There are different definitions of the $h_p$ which can vary by a factor of $\sqrt{2}$ . While this shouldn’t introduce a significant difference relative to the other uncertainties involved, it’s good to check.

Disk Self-Gravity¶

To calculate the self-gravity of the disk we can take the simplification of

$\left. \frac{\partial \phi_{\rm gas}}{\partial r} \right|_{r = r^{\prime}} = 2 \pi G \Sigma(r^{\prime}),$

which is appropriate when $\Sigma_{\rm gas} = \Sigma_0 \cdot (r \, / \, r_0)^{-1}$ . However, testing showed that this was a poor approximation for anything where $\gamma \neq -1$ , even for small changes. Current approach is to solve numerically for this, but this is relatively slow (180 times slower…).

We can also consider the expansion:

$\phi_{\rm gas}(r) = -2 \pi G \int_{0}^{\infty} \int_{0}^{\infty} \Sigma(r^{\prime}) \, J_0(kr^{\prime}) \, r^{\prime} J_0(kr) \,{\rm d}r^{\prime} \,{\rm d}k$

where $J_0$ is the zeroth-order spherical Bessel function. This might not necessarily be quicker…
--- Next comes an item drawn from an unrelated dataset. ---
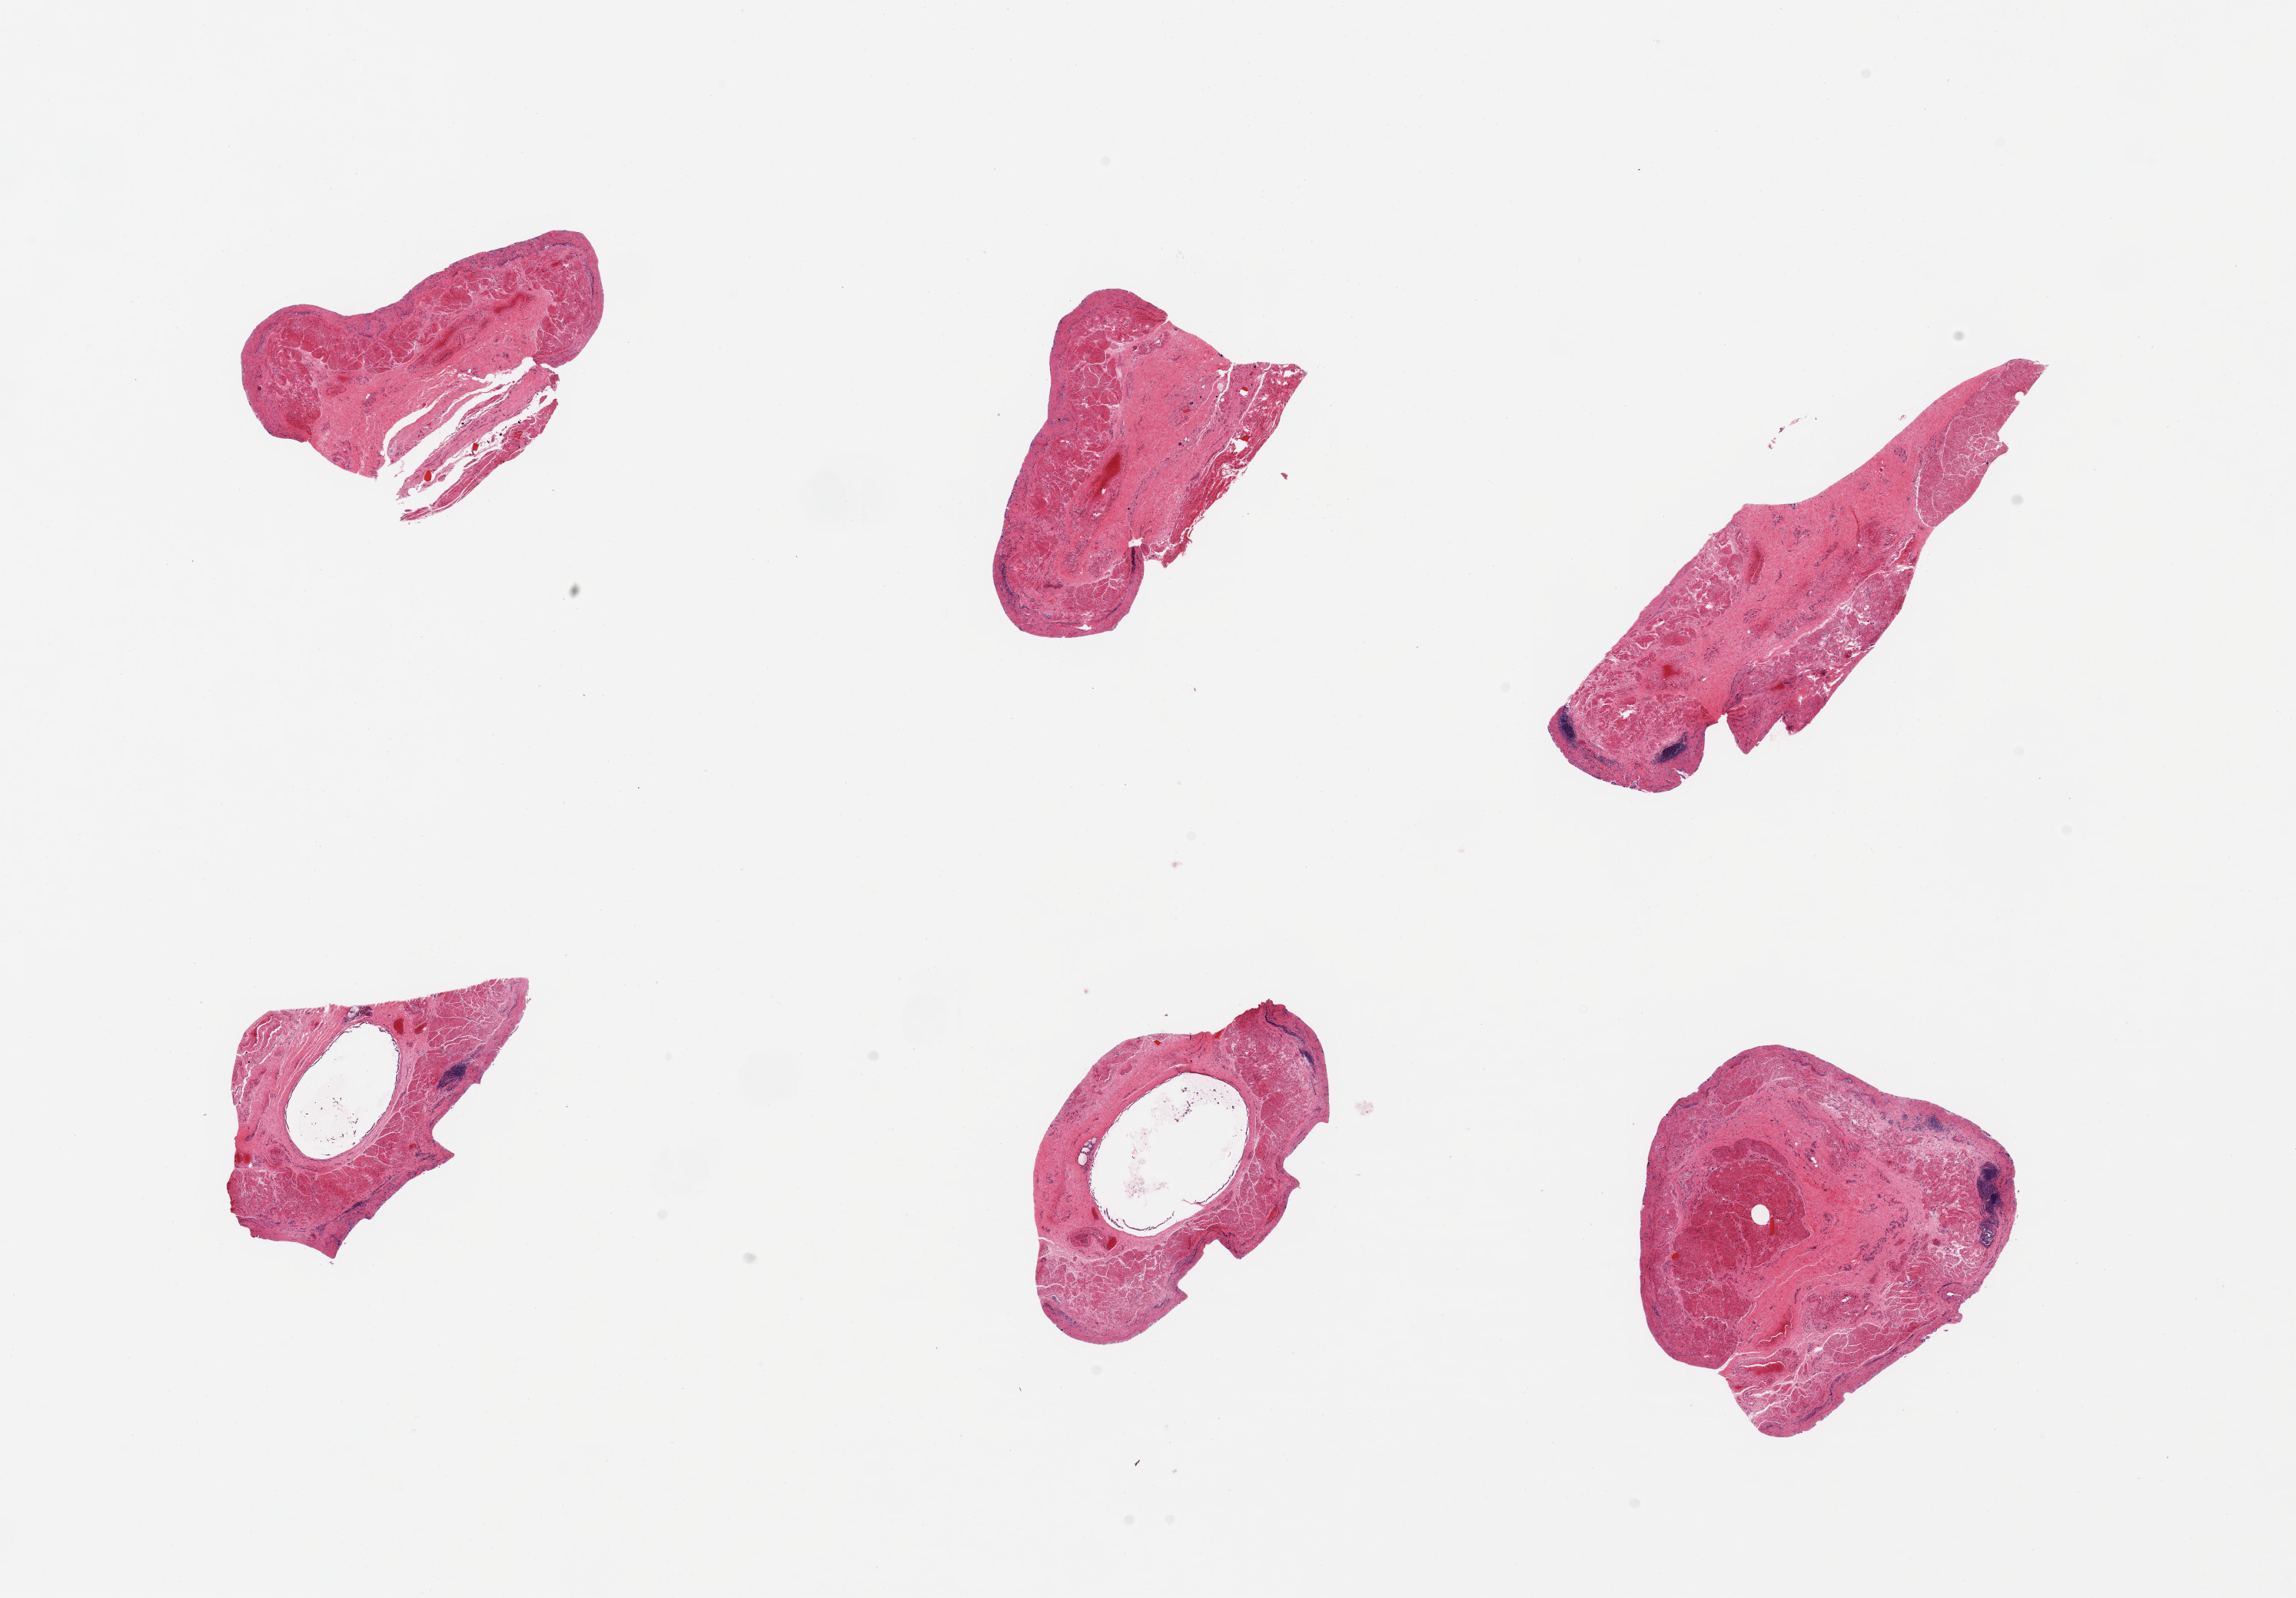
Whole-slide image, hematoxylin and eosin (H&E) stain, brightfield, a low-resolution overview of the entire scanned area, about 23.6 x 16.4 mm (from a 20x scan); PAXgene-fixed, paraffin-embedded tissue; section of esophageal mucous membrane (target tissue); tissue donor sample. Donor: male.
* reviewer comment on this tissue sample: 6 pieces, no squamous epithelium seen, pseudodiverticulosis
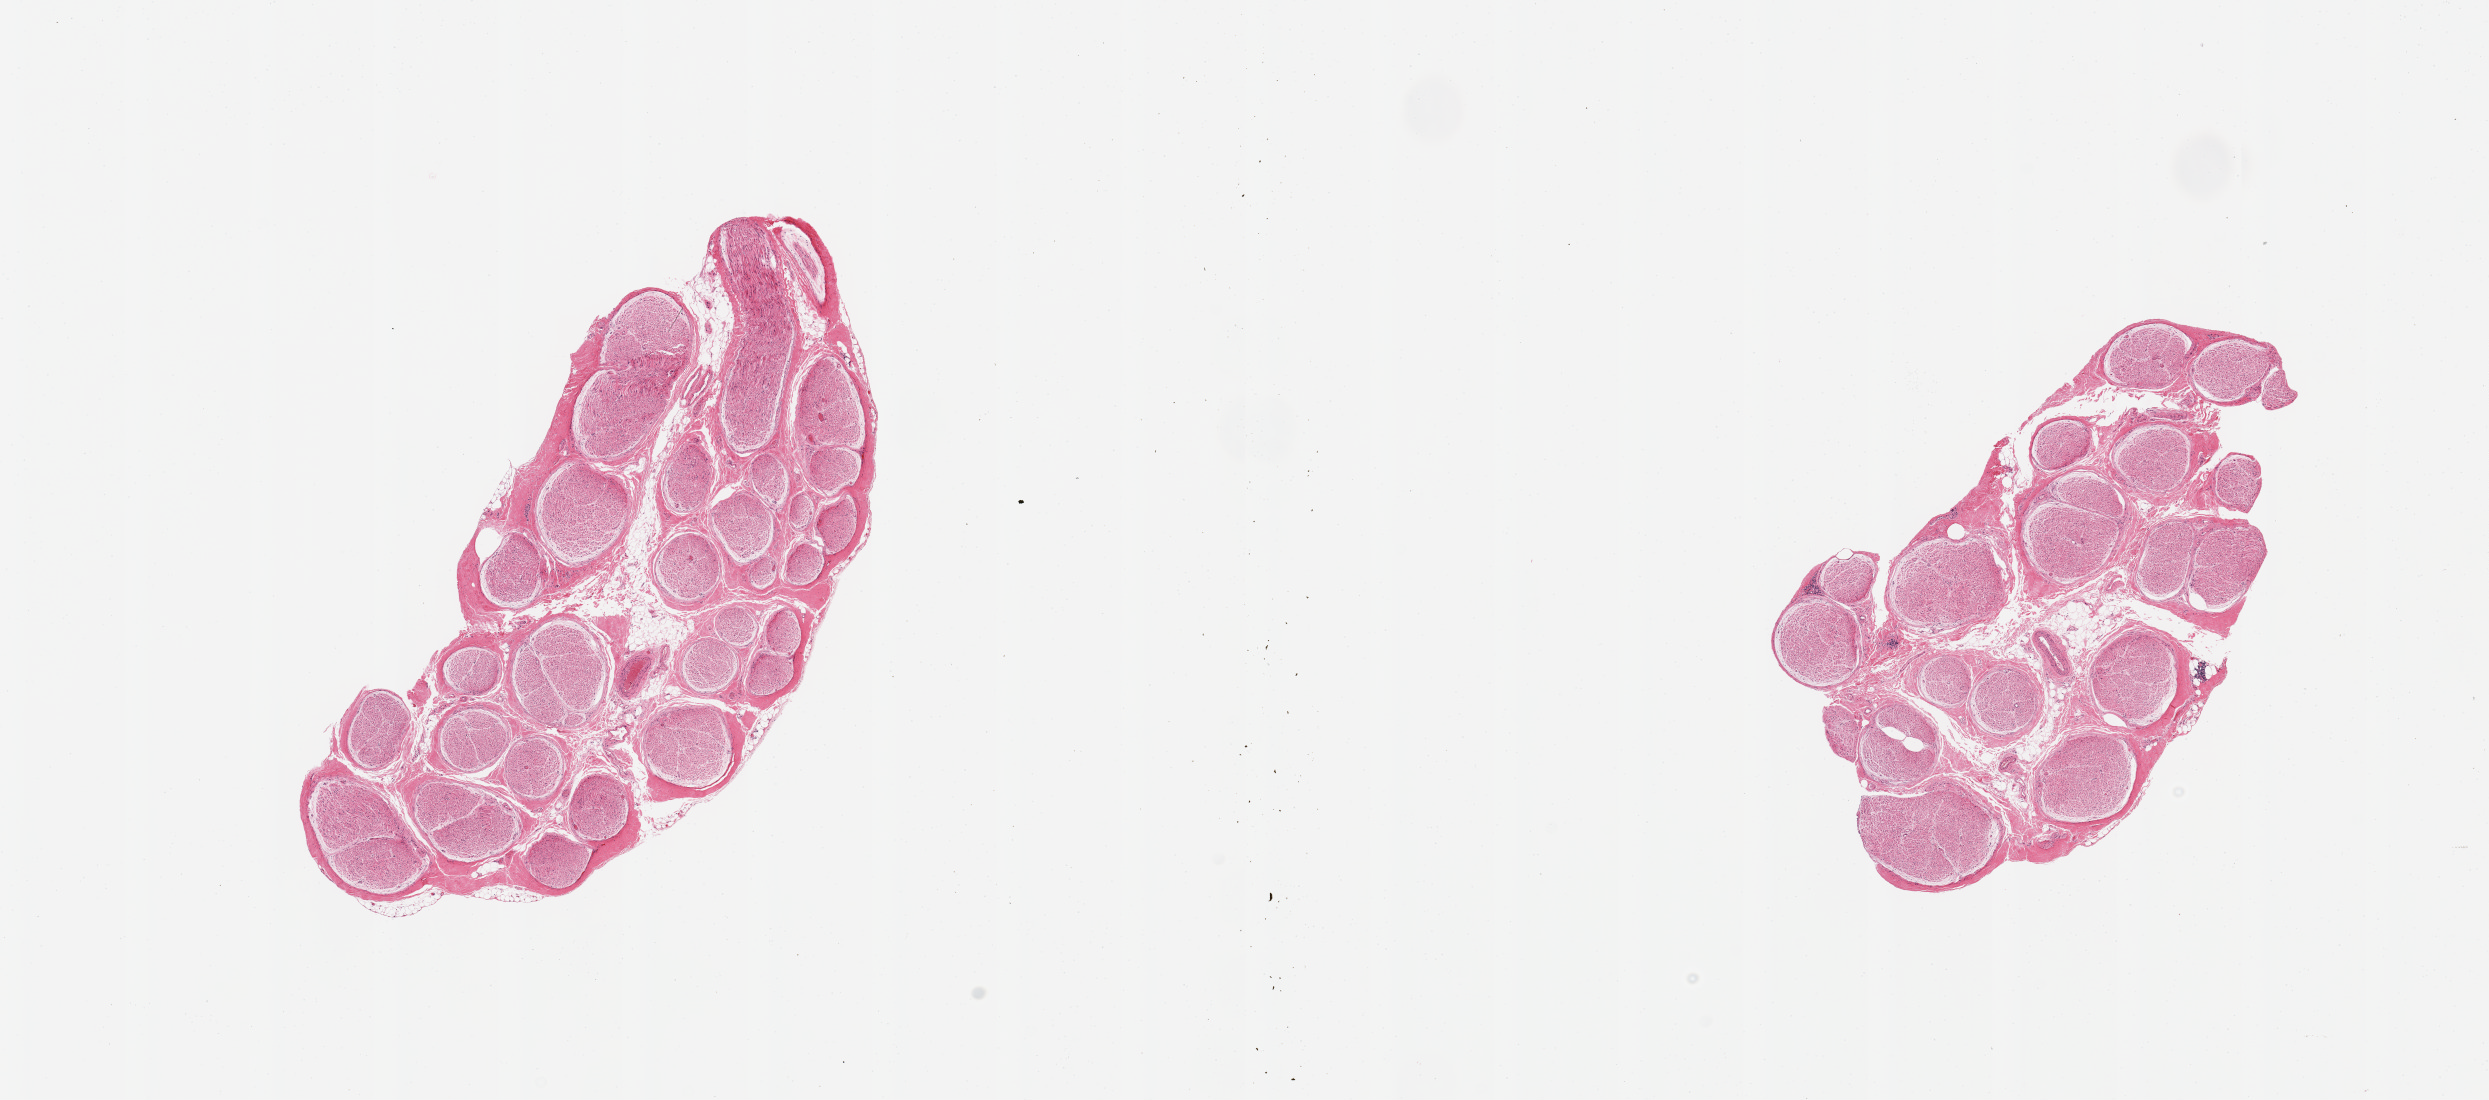
Digitized H&E-stained section, a low-resolution overview of the entire scanned area, about 19.7 x 8.7 mm (from a 20x scan). PAXgene-fixed, paraffin-embedded tissue. Target tissue: tibial nerve. Donor tissue sample.
• reviewer comment on this tissue sample: 2 pieces; ~5% internal fat and trace of external fat; mild focal lymphocytic infiltrate in perineural tissue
Perturbations in $n({\rm H_2})$ Profile¶

In dynsity we have two options for modelling $\delta n$ : either the product of multiple Gaussian perturbations,

$\delta n = \prod_{i}^N \mathcal{G}_i,$

where

$\mathcal{G}_i (r,\, r_0, \Delta r,\, \Delta n) = 1 - \Delta n \cdot \exp\left(-\frac{(r - r_0)^2}{2\Delta r^2}\right),$

or a $N^{\rm th}$ -order polynomial. Any number of perturbation terms can be added to the model for $n({\rm H_2})$ , however note that no perturbations will be added to the attached $T_{\rm gas}$ .

Warning

Currently we have no good way to bounding the coefficients for the polynomial perturbations so these should be ignored.